There needs to be greatly increased awareness about and focus on what the real problems are:
1) Skyrocketing health care insurance Premiums, Co-Payments and Deductibles.
2) Continually reduced or eliminated covered health care expenses.
These issues have been conveniently avoided, hidden and ignored, just as the real causes to them have been deliberately hidden and ignored:
1) The obscenely high salaries and bonuses of health care insurance, medical equipment and pharmaceutical company executives.
2) The extremely high commissions and bonuses health care insurance, medical equipment and pharmaceutical company brokers and salespeople get to sell their policies/products, plus their lucrative perks, like all expense-paid trips.
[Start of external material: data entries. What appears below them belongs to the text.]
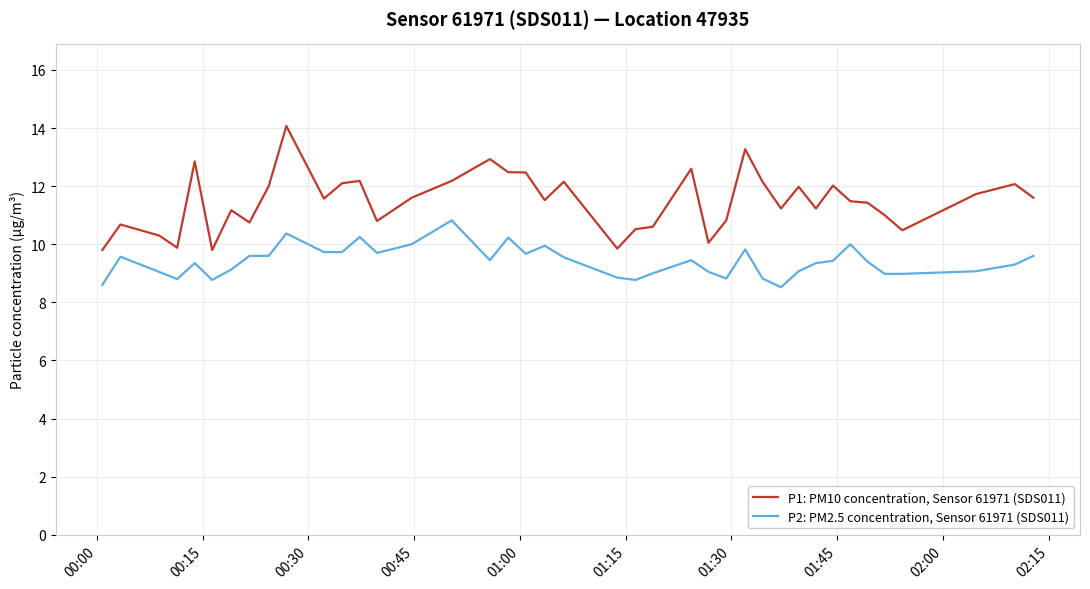

List the series in order of their overall mean, highest first.

P1: PM10 concentration, Sensor 61971 (SDS011), P2: PM2.5 concentration, Sensor 61971 (SDS011)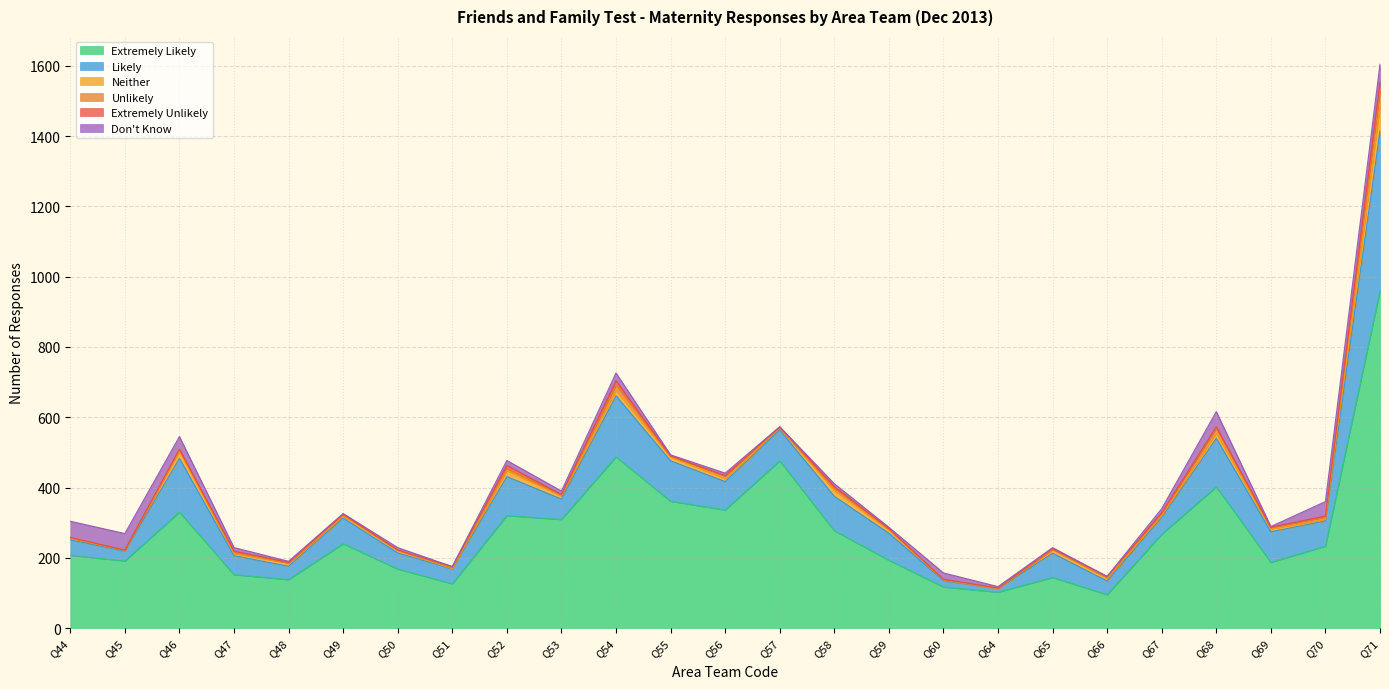

What is the total value across all series at Q68?

616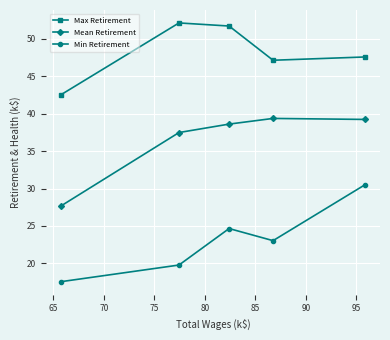

List the series in order of their peak value, highest first.

Max Retirement, Mean Retirement, Min Retirement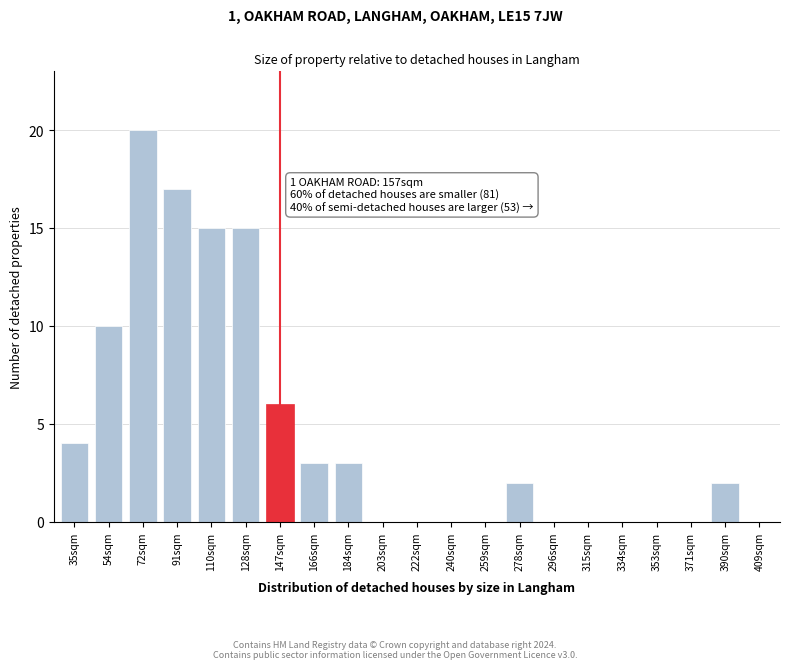

Reading left to right, extract all data points from this chart.

35sqm=4	54sqm=10	72sqm=20	91sqm=17	110sqm=15	128sqm=15	147sqm=6	166sqm=3	184sqm=3	203sqm=0	222sqm=0	240sqm=0	259sqm=0	278sqm=2	296sqm=0	315sqm=0	334sqm=0	353sqm=0	371sqm=0	390sqm=2	409sqm=0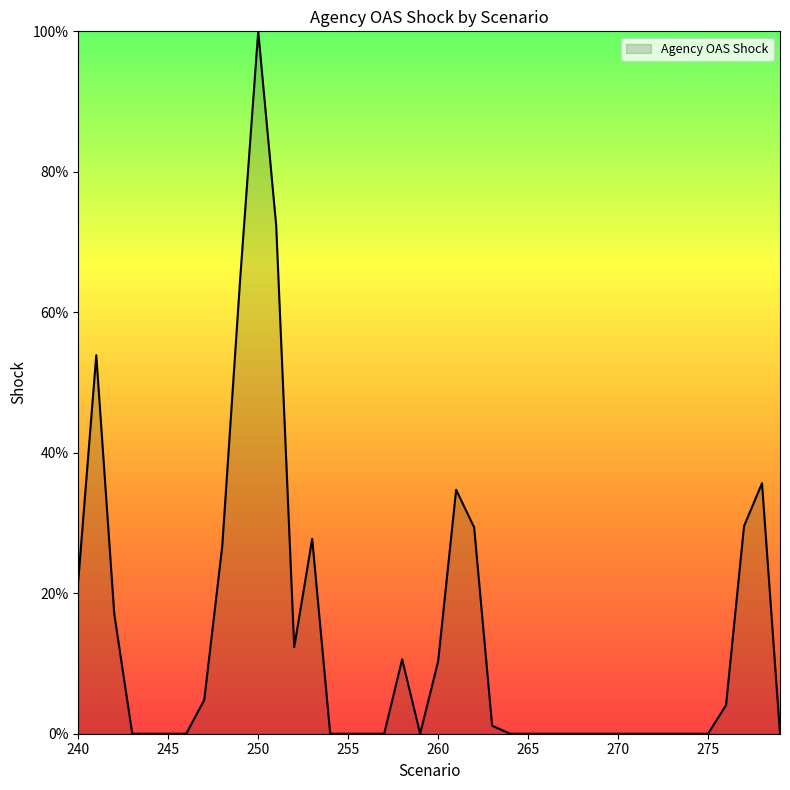

What is the maximum value shown in the chart?

100.0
3) The “incentives” these health/medical products corporations “extend” to providers, administrators and mangers of hospitals and clinics, to use their products.
It is obvious that the purely free market, unregulated approach to these issues has been failing dismally for decades now and that failure is worsening by the year.
The current “Mandatory Minimum Health Care Insurance” proposal as put into regulation in Massachusetts and other ideas currently being pushed by health care insurance lobbyists and their allied legislators, is just half of the equation. Implementing only this part is a mere hidden agenda to enrich the health care insurance industry with greater profits at the expense of the consumer.
The other part, in addition to mandating health care insurance, is to mandate a hybrid approach to this “Universal” insurance, which would include actual health care.
If the average working and middle income citizen is going to have the added mandated expense of purchasing health care insurance then health care insurance, medical equipment and pharmaceutical companies, et. al. should be mandated to contribute to the solution, as well. As insurers place “caps” on the amounts they will pay for a particular health care service, “caps” should be mandated on the amounts these insurance and products companies are allowed to charge for insurance premiums and products. And how hard would it be to mandate insurance corporations to form not-for-profit subsidiaries which would offer health care insurance plans at reduced premiums for working and middle income citizens who do not qualify for Medicaid or Medicare plans?
But, obviously, with corporate America virtually running this country when it comes to policy, only the first part of this equation will be mandated until organizations like Health Care For All and other advocacy groups begin to collectively and seriously turn up the heat on our legislators.
In my own profession, most health care insurance companies and their hired intermediaries who control the third-party reimbursement system, are constantly restricting the rights of policy holders to Chiropractic care. To add insult to injury, Chiropractors are seeing continually reduced, delayed or denied payment for Chiropractic Adjustments with constantly increasing demands for re-submitting paperwork, while other providers are receiving prompt and fair compensation for their services. When an average Chiropractic Adjustment charge is submitted as an insurance claim with the co-payment paid, after all associated costs of repeatedly dealing with that claim are deducted, the average dollar value of the Adjustment fee remaining is about 9% of the total fee! From this, it should be obvious that it’s not a case of some Chiropractors who “refuse to accept insurance”, but rather, it is insurance companies who refuse to “accept” (fairly or adequately reimburse for) Chiropractic Adjustments.
A common sense, common good, common contribution approach, with health care insurance and products companies contributing their fair share needs to be applied if all citizens are going to get fair, affordable, complete health care insurance that covers all health care providers’ services in all health care disciplines, equitably.
Dr. David Robinson received his B.S. in biology at Bridgewater State College in Massachusetts and his D.C. from Life University, College of Chiropractic in Marietta GA.
He then returned to the South Coast of Massachusetts to establish private practice. In 1996 he received his fitness certifications as a Personal Trainer, Fitness Counselor and Aerobic Instructor from the Aerobics and Fitness Association of America, Los Angeles CA.